[Karayib Focus] Grégory Privat or a creative big bang
Ndlr : this article was published for the first time on myinsaeng.com on March 24th 2020.
I feel like every year brings me a new Caribbean jazzman favorite. 2018, it was Arnaud Dolmen. 2019, it was Stéphane Castry. 2020, it's Gregory Privat.
I've been hearing about him since 2018. Guadeloupean jazz artists and Martinicans jazz artists gravitate in the same universe, invite themselves on the projects of each other. We inevitably end up listening to their solo adventures. Last year, thanks to "Basstry Therapy", I started to listen to Sonny Troupé aka potential favorite of 2021 if I finally manage to attend a concert of Expéka. It turns out that he made a duet album with Gregory Privat: "Luminescence". A great moment of perplexity and curiosity for me.
Grégory Privat or a musical big bang
Usually, my first listen follows the tracklist order. For this album, I let the titles guide me. I think I started with "On Ka Avè Piano". That's the concept of the album. I still expect to hear more ka (Guadeloupean traditional drum), I expect it to take over. Maybe I want the ka to take the lead... because I forgot that the piano also has its own particular power. And the speed with which the notes follow each other to create the melody takes me by surprise.
I can't say that I enjoy it immediately. My brain is mostly trying to figure out how the balance works so well. I love the rain (when I'm warm wrapped up in my comforter, of course) so I start the track "Rainy Day". There, my brain stops thinking and my heart gets carried away. Creating such sweetness with so much energy... Usually, I have fragments of stories that come to mind when I listen to music.
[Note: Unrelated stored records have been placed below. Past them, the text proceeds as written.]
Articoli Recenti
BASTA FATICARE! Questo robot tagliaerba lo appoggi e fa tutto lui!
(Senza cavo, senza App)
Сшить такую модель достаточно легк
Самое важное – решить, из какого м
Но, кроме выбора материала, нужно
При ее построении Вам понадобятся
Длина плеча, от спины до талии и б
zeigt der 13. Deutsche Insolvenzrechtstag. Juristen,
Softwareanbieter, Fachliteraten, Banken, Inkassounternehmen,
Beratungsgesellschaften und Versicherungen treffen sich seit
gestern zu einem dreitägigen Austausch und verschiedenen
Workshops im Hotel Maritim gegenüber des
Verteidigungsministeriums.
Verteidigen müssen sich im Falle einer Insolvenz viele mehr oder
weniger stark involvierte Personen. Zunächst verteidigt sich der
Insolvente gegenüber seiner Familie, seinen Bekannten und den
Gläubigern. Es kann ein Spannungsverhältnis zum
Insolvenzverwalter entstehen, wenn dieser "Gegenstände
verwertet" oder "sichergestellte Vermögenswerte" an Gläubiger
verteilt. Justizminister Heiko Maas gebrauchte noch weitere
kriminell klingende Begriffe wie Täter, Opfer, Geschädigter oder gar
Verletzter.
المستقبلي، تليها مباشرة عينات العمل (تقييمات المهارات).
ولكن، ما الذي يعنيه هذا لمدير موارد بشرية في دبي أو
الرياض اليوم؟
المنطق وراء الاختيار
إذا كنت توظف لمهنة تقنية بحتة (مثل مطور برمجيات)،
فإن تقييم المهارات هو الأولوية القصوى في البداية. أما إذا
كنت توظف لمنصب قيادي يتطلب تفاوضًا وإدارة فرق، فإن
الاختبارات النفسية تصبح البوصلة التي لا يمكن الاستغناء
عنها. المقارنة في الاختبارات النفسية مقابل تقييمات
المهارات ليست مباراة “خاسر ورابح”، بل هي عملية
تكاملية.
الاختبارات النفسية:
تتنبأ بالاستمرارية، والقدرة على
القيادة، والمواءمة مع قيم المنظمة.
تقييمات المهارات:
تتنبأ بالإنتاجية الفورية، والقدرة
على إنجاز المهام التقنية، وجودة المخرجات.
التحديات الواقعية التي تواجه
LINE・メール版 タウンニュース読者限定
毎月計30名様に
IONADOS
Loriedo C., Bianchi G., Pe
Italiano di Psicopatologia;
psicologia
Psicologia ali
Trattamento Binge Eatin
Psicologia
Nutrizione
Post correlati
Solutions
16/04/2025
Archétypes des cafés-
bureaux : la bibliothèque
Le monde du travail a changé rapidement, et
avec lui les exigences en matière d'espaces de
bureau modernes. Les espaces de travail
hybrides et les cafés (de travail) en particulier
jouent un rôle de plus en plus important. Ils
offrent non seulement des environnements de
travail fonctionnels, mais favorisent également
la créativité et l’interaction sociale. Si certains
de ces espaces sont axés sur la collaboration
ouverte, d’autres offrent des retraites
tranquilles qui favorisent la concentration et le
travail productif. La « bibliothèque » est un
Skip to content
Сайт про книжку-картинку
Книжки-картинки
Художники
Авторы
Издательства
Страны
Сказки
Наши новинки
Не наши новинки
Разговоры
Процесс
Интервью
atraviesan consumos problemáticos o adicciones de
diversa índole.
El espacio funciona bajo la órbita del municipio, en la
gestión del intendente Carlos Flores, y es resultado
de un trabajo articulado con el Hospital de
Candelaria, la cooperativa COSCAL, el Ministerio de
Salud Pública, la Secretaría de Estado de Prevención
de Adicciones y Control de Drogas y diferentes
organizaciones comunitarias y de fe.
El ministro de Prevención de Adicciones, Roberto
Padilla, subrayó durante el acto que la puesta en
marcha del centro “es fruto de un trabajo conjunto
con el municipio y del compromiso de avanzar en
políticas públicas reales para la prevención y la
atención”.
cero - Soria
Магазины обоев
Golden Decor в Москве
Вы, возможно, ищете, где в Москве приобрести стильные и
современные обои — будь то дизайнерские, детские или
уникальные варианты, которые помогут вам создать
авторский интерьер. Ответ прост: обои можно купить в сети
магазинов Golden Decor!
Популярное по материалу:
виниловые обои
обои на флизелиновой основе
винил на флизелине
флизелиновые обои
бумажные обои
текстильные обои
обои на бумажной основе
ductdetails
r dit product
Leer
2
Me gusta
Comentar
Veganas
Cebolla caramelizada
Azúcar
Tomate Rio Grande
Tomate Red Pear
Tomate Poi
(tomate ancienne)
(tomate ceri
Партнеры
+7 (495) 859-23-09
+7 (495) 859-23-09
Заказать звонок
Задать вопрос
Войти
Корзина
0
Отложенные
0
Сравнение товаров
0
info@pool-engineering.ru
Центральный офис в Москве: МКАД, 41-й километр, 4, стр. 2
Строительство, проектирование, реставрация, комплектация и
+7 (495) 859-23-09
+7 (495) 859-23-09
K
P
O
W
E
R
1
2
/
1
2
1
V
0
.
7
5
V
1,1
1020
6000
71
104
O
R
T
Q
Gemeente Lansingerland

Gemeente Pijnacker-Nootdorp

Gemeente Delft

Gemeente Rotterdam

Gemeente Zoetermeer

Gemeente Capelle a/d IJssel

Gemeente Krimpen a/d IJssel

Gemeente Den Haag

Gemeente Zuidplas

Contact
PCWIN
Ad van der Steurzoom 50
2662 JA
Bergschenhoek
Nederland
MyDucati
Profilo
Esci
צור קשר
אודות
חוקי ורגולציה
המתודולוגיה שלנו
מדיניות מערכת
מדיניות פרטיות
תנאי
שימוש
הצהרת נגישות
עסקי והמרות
Here, all I can imagine are their hands on their instruments, I feel like I can hear their movements, see their precision. The song is about twelve minutes long. I know it by heart, but I still catch myself sometimes having a second of surprise when the last note sounds. I know it's coming, but I'm so carried away that I forget that every journey has an end. I think the first time I listened to this track was back in September or October 2019 and I'm still stuck on it to the point where I haven't really explored the rest of this album. I've tried, but every time I start another track, I cut off after a minute or two and go back to "Rainy Day"...
Grégory Privat is a musical big bang
A month later, I gave the album "Family Tree" a try. And there again, I was so disoriented that I only listened to it once before going back to "Rainy Day". At the beginning of January, the single "Las" [t/n: it means “exhausted” in Kréyol] was my trigger. It was released on a day when I'm particularly exhausted after a day of work. Spotify suggested it to me. I clicked on the track because of the title and I ended up leaving it on repeat all evening. With each repeat, I focused on a different element: the voice, the instruments, the lyrics. The jazzy pop futuristic sounds got confirmed with the album that followed a few days later. This time, I went from one track to another because I wanted to listen to everything. This time, I had a lot of images that came to my mind especially for "DNA" and "Exodus" which, I think, would have been perfect for the soundtrack of "Battledream Chronicle". Without surprise, "Seducing The Rain" became my favorite track...
And it was the one that led me to listen to "Seducing The Sun" on "Family Tree". Trigger #2. And I can finally find the words to express what I like in Gregory Privat's music. It appeals to my sense of analysis and rigor. I concentrate first on it as an entity that I have to deconstruct to understand what it makes me feel. His music is complex under the cover of harmonious simplicity and that's probably why he manages so well to insert electro-pop with the ability to touch an audience that doesn't usually listen to jazz.
It's my first time discovering an artist’s discography in such a chaotic way. I like to do things in order, that is to say following a chronology because I like to visualize the artist’s growth from one album to the other. If I had started with his first album "Ki Koté", I honestly believe that I wouldn’t have looked further. This album is so over-the-top that it feels like it's exploding in all directions while remaining fairly traditional. It’s a paradox, I know. You can already hear everything that makes his current style original, but hidden behind a framed jazz style.
Spotify doesn't have the "Tales of Cyparis" (2013) album so I listened to a few tracks via YouTube but I prefer to listen to it as an album and not as an audio/video... But from the explanations given, this concept album reflects his intentional side to put music at the heart of cultural transmission. So, Grégory Privat ticks all the right boxes for me to stay tuned and watch his career.
P.S: music aside, I’d like to mention his online communication strategy: the website is almost perfect, the Youtube channel is efficient, his social networks are coherent... And he still keeps a part of the mystery. An image made to manage an international career.